Les tensions entre les États-Unis et le Venezuela s’intensifient après les déclarations de l’ancien président américain Donald Trump appelant à considérer l’espace aérien vénézuélien comme fermé, une initiative que Caracas dénonce comme une « menace colonialiste ». Cette escalade intervient alors que l’administration américaine renforce sa présence dans les Caraïbes pour lutter contre le trafic de drogue.
Le Venezuela a fermement condamné samedi les propos de Donald Trump, qualifiant sa suggestion de fermeture de l’espace aérien vénézuélien de « nouvelle agression extravagante, illégale et injustifiée contre le peuple vénézuélien », selon la BBC News.
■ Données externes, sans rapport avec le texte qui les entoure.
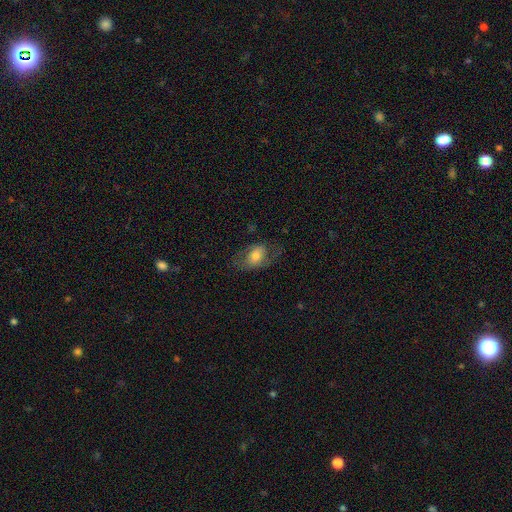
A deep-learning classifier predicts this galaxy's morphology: type=smooth (55%); roundness=in between (81%); merging=none (59%).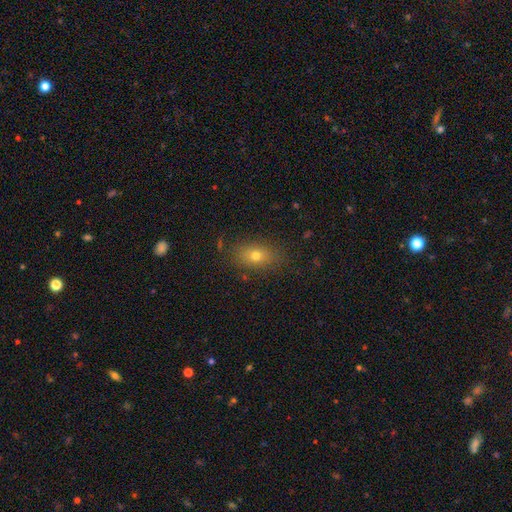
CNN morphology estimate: smooth-or-featured: smooth: 71% | featured or disk: 16% | star or artifact: 14%
  how-rounded: in between: 78% | round: 18% | cigar-shaped: 4%
  merging: none: 83% | minor disturbance: 12% | major disturbance: 4% | merger: 2%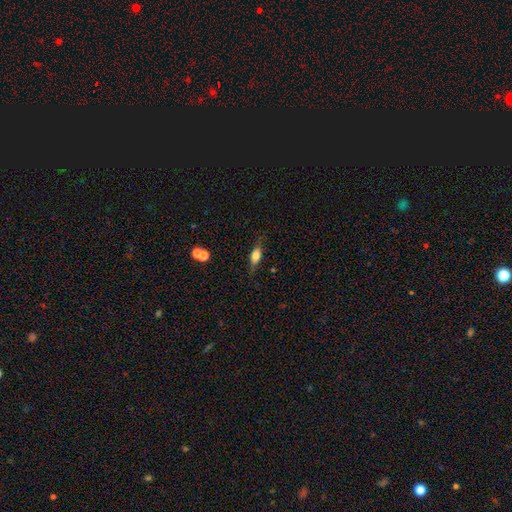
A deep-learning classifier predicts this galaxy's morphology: Smooth or featured: smooth — 59% (featured or disk — 32%)
How rounded: in between — 67% (cigar-shaped — 26%)
Merging: none — 70% (minor disturbance — 20%)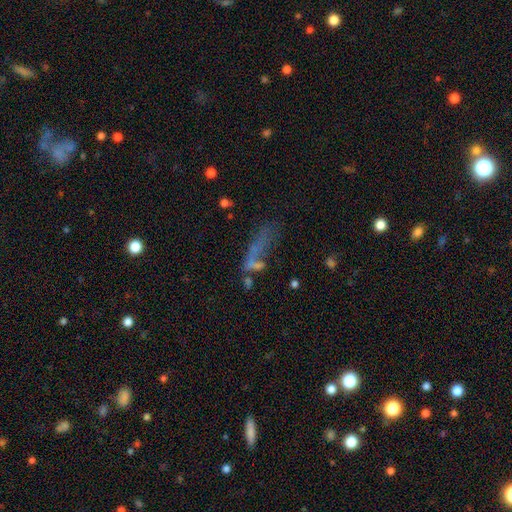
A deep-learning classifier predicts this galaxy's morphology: type=smooth (43%); merging=none (38%).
Le ministre des Affaires étrangères vénézuélien a accusé l’ancien président américain de menacer la souveraineté du pays et de violer le droit international.
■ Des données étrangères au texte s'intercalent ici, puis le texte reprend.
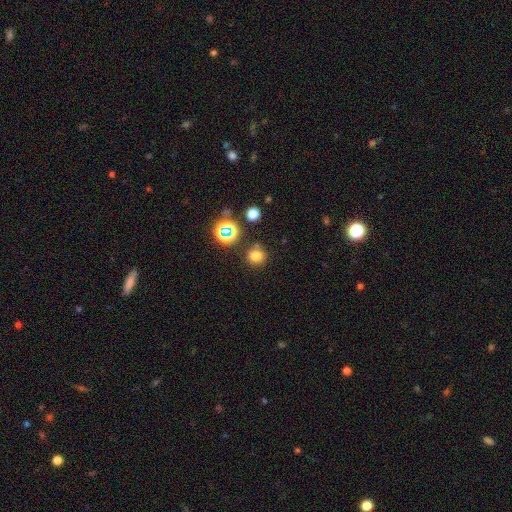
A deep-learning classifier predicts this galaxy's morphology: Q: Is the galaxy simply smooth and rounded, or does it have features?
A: smooth — 73%.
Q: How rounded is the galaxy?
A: round — 88%.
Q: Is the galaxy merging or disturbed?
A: none — 79%.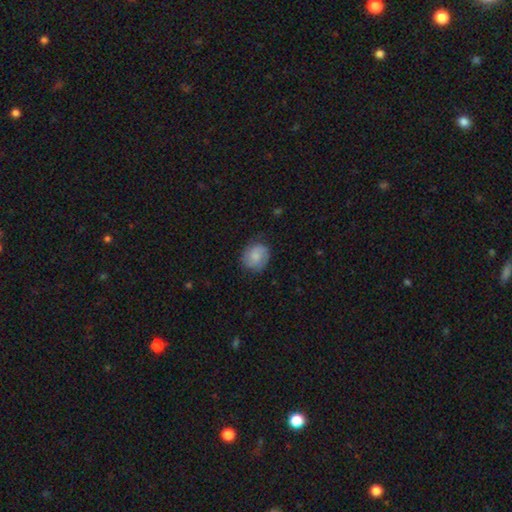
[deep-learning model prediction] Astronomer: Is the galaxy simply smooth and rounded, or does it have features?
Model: smooth — 61%.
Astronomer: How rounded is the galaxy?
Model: round — 71%.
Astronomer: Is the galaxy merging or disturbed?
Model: none — 76%.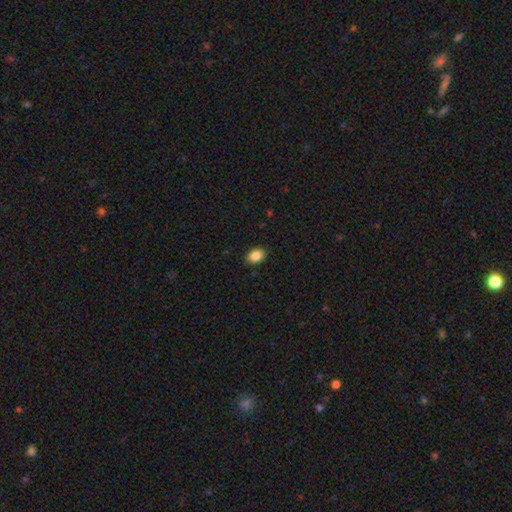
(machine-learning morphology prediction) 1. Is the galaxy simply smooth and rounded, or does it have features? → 87% smooth, 8% star or artifact, 5% featured or disk.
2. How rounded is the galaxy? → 81% in between, 18% round, 1% cigar-shaped.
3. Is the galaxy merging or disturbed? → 89% none, 8% minor disturbance, 2% major disturbance, 1% merger.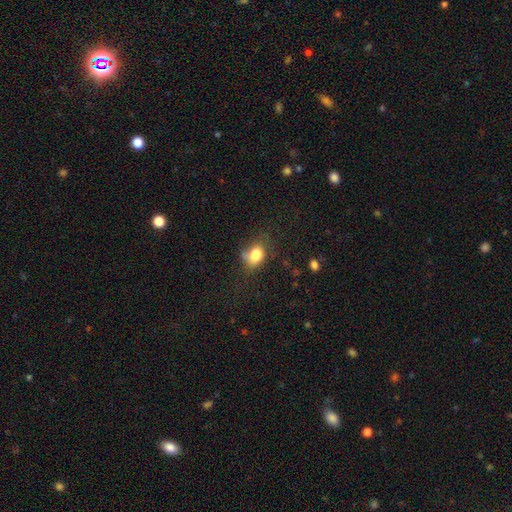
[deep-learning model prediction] The model was most divided on "merging": none: 45%, minor disturbance: 29%, major disturbance: 16%, merger: 10%. More confident: smooth or featured — smooth (79%); how rounded — in between (65%).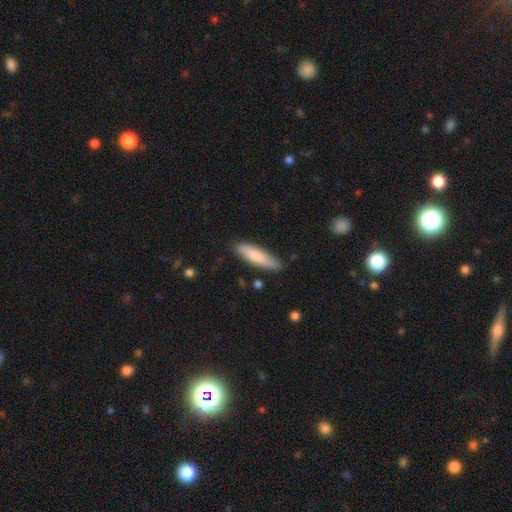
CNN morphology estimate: Smooth or featured? smooth (75%)
How rounded? cigar-shaped (70%)
Merging? none (83%)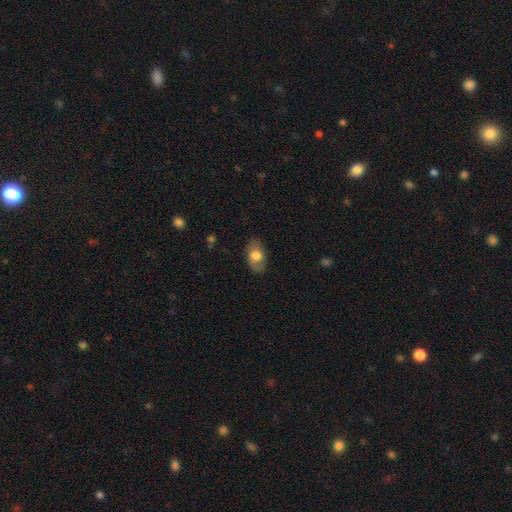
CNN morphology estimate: This is likely a smooth galaxy (70%). How rounded: clearly in between (90%). Merging: likely none (77%).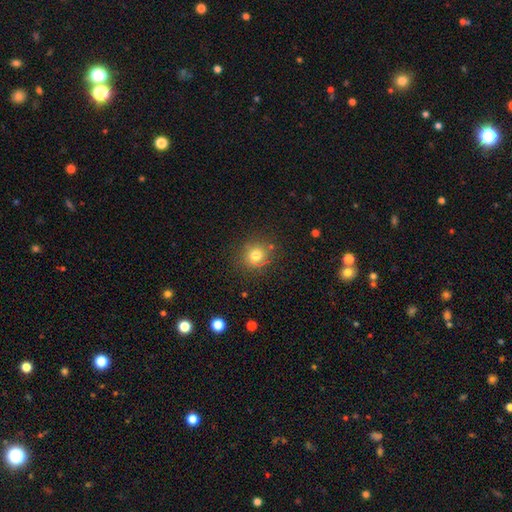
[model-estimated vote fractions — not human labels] smooth_or_featured: smooth (p=0.79) [alt: star or artifact p=0.13]
how_rounded: round (p=0.84) [alt: in between p=0.15]
merging: none (p=0.81) [alt: minor disturbance p=0.12]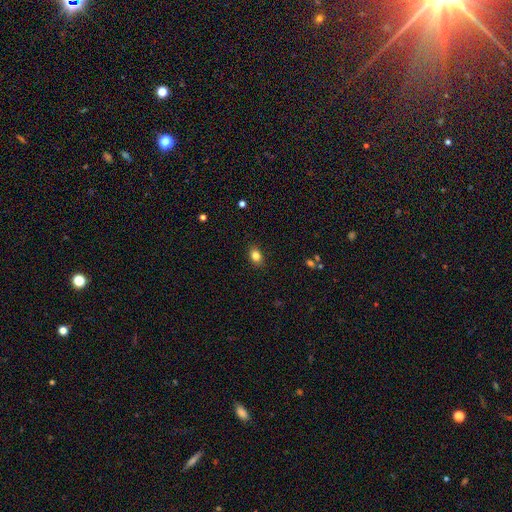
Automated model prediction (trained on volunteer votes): Q: Smooth or featured?
A: smooth (84%); runner-up: star or artifact (10%)
Q: How rounded?
A: in between (69%); runner-up: round (30%)
Q: Merging?
A: none (88%); runner-up: minor disturbance (8%)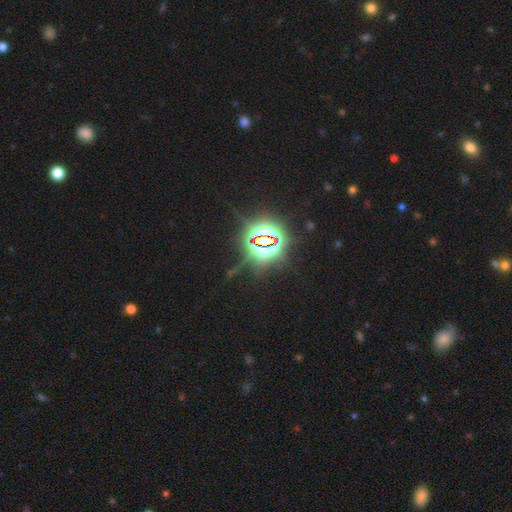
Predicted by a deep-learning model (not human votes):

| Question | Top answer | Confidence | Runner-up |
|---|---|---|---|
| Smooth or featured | star or artifact | 83% | smooth (11%) |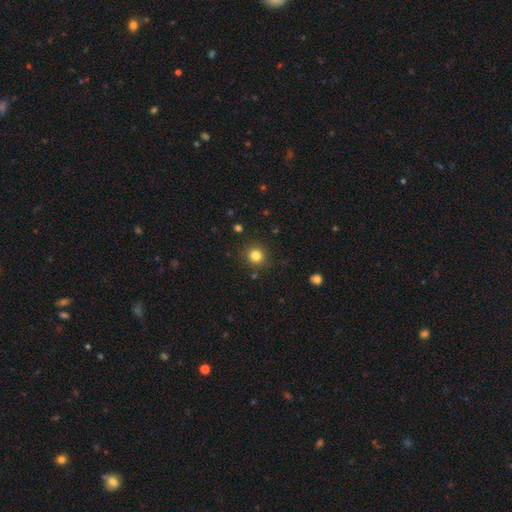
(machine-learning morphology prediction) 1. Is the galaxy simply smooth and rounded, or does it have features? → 82% smooth, 13% star or artifact, 5% featured or disk.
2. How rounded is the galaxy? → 93% round, 6% in between, 1% cigar-shaped.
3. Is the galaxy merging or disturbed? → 90% none, 6% minor disturbance, 2% major disturbance, 2% merger.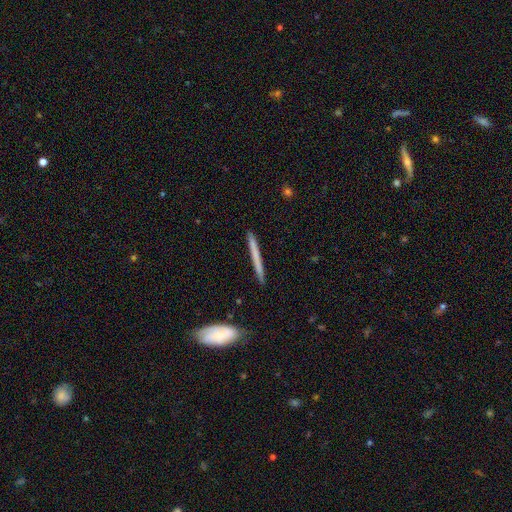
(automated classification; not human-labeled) Morphology: type=smooth (54%); roundness=cigar-shaped (96%); merging=none (88%).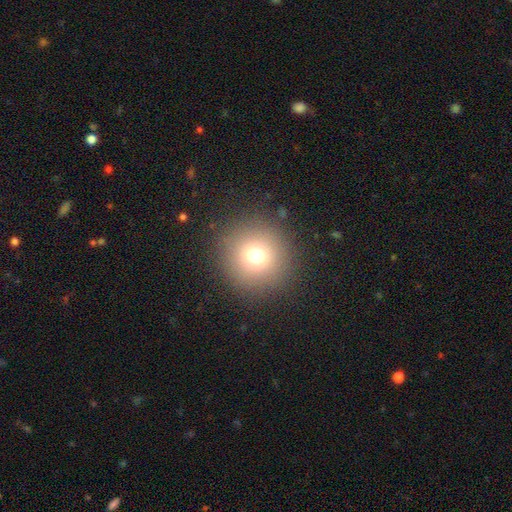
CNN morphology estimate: Smooth or featured: smooth — 73% (star or artifact — 17%)
How rounded: round — 96% (in between — 3%)
Merging: none — 90% (minor disturbance — 6%)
Trump avait initialement annoncé sur son réseau social Truth Social que « toutes les compagnies aériennes, les pilotes, les trafiquants de drogue et les trafiquants d’êtres humains » devaient considérer l’espace aérien vénézuélien comme « fermé dans son intégralité ». Cette déclaration a été faite sans fournir de détails supplémentaires.
En parallèle, la Federal Aviation Administration (FAA) américaine a émis un avertissement aux compagnies aériennes concernant une « aggravation de la situation sécuritaire » dans la région. L’agence a conseillé aux opérateurs de faire preuve de prudence dans l’espace d’information de vol de Maiquetia, à toutes les altitudes, en raison de l’intensification de l’activité militaire au Venezuela ou à proximité.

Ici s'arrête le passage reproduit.